Above, watch “g i f t”, a site-specific symphonic commission with Sympho for the military drill hall at the Park Avenue Armory, NYC. Directed by Paul Haas
In your TED2014 Fellows talk, you talked about linking music as architecture with a sense of inner space.
This record gathers a lot of the site-specific pieces that I’ve made—whether in the McCarren Park Pool, in the Armory, or at the Ann Hamilton Tower. These were all different spaces. But its beauty lies in the telescoping of that architectural lens inward into the body as well. Architecture is often an amplification of the spaces we carry within us.
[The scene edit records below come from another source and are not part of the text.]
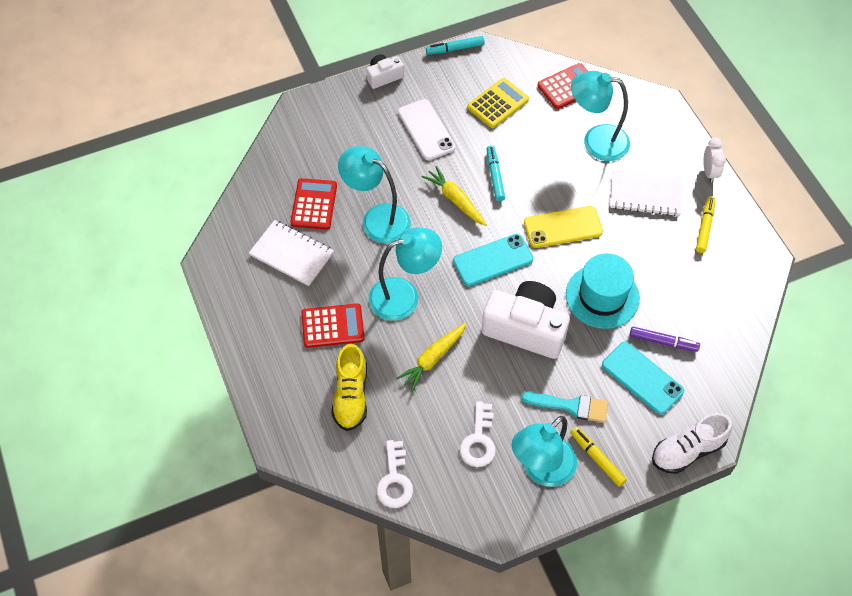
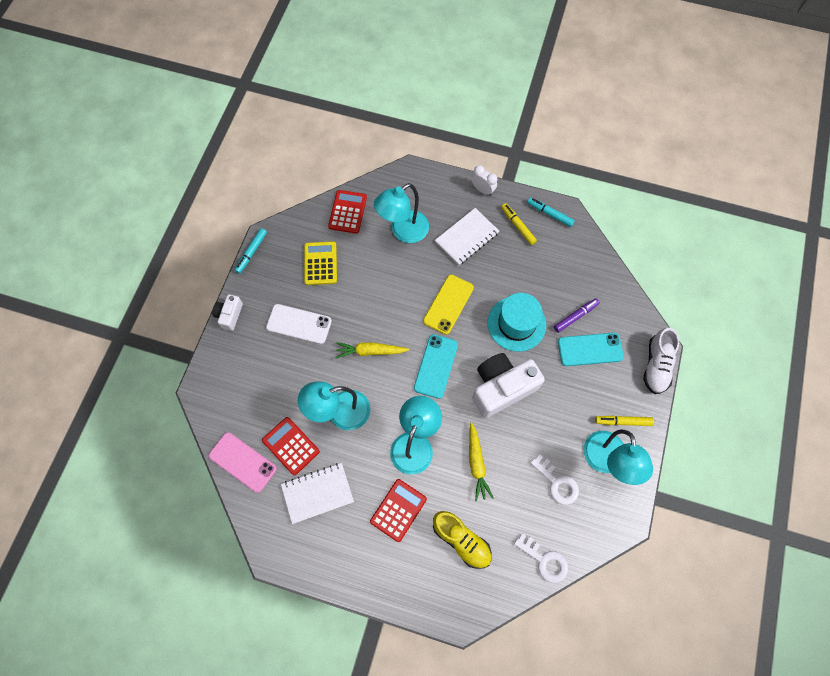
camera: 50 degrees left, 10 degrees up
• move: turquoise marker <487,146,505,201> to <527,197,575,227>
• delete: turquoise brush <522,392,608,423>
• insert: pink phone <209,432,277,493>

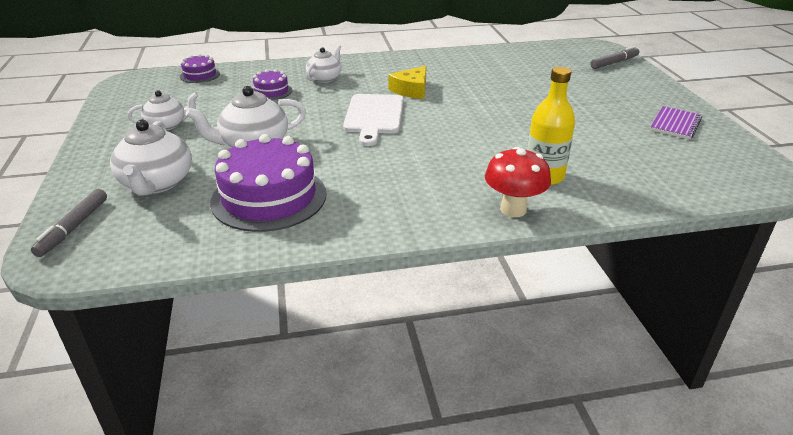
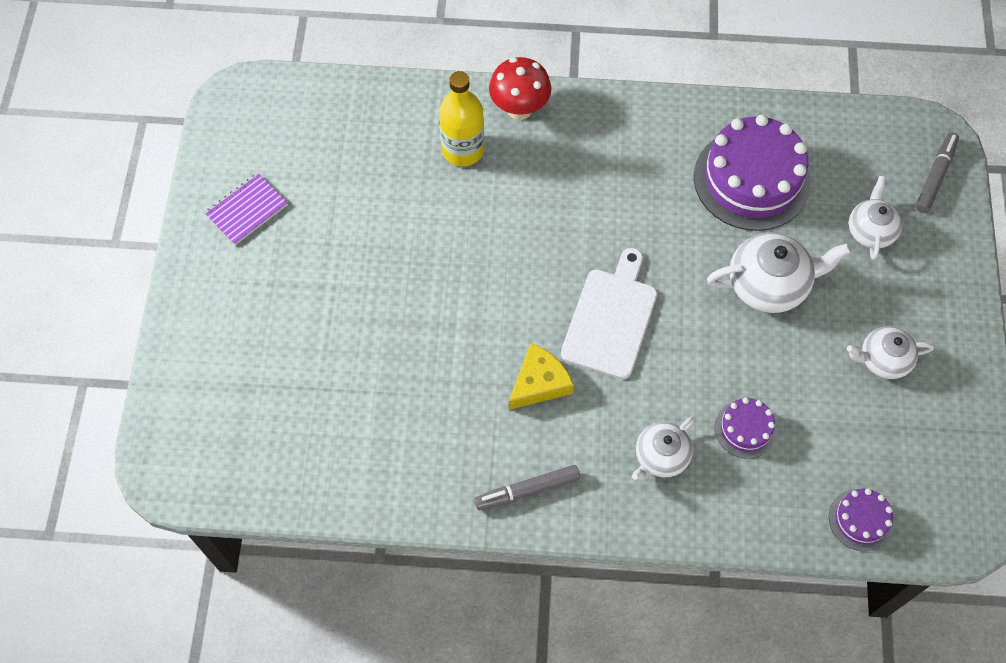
camera: 165 degrees left, 30 degrees up
• move: grey marker <591,46,640,69> to <474,465,580,510>
• resize: white teapot <110,120,192,196> = <849,176,902,260> x0.64

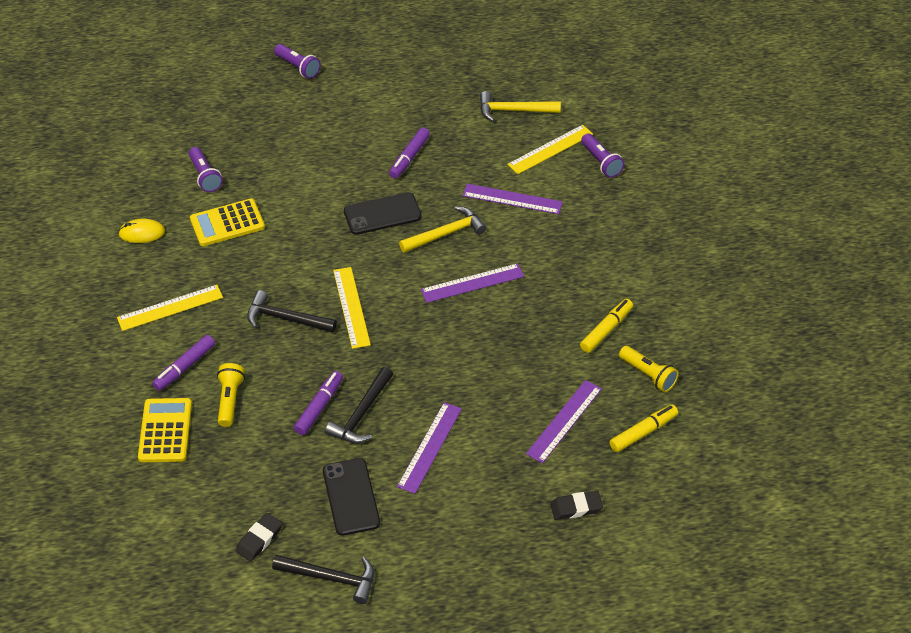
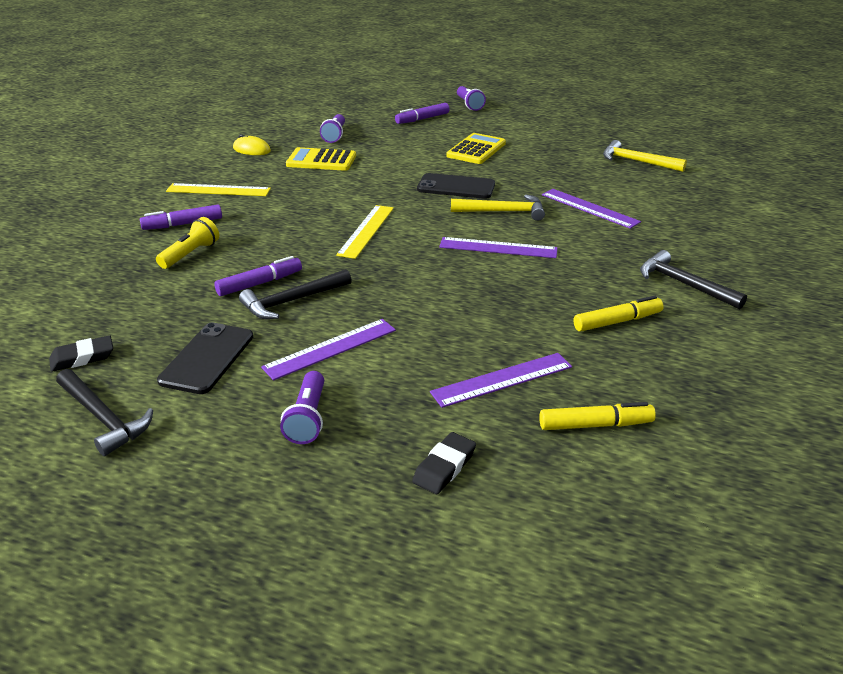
camera: 30 degrees right, 15 degrees down
• delete: yellow ruler <507,125,593,174>
• move: purple marker <389,128,430,179> to <395,103,450,124>
• move: purple flashlight <581,134,624,178> to <280,371,324,444>
• move: black hammer <247,290,337,333> to <640,250,747,309>
• delete: yellow flashlight <619,346,679,392>
• move: yellow calculator <138,398,192,462> to <446,133,506,164>
• rotate: black eraser <550,491,603,520> = <412,432,476,494> 75 degrees counterclockwise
Cathedral architecture was really how the album was inspired, because cathedrals are modeled after the body. The arches are the ribcage, and the swells of the organ are its lungs. I started to connect this idea with ancient Chinese medicine, which correlates the various chambers of your body with holding different emotions. I wanted to ask, “How can we use that lens to telescope inward to explore elemental architecture within us? Our blood identity and cultural identity? What are the layers that make up who we are physically, psychologically, and how can I use that as a rubric to illuminate different musical spaces, or emotional spaces — even our relationship to how we navigate actual and external spaces?”
Do you think about building an audience or fitting into a niche?
I’ve always just been pretty set on creating my own niche instead of finding one. My music lives very intentionally in the realm between existing forms, and as a result, my fans are a pretty disparate bunch. But I think it’s representative of my disparate musical and cultural identity. There are a lot of new music people, classical people, electronic folks, DJs, producers, robotics people, Korean people, arts people, fine-art people, early music people. Church people, who understand the spirituality of music.
If anything, I would be really excited to know that there could be a bridge between all these genres. I hope that this record can be that weird bridge that allows people to go to these other genres. That would be a huge honor. I think when you leave the definition wide open, people can find their own experience in it. That’s what makes me happy as an artist. I won’t tell people how they should feel in the musical space. I want to simply create the space, have people enter it, find their own experience in it and maybe walk away with something profound and significant for themselves — but that’s not something to be dictated. It has to be unique for each individual. That’s the true test of whether the personal has become universal.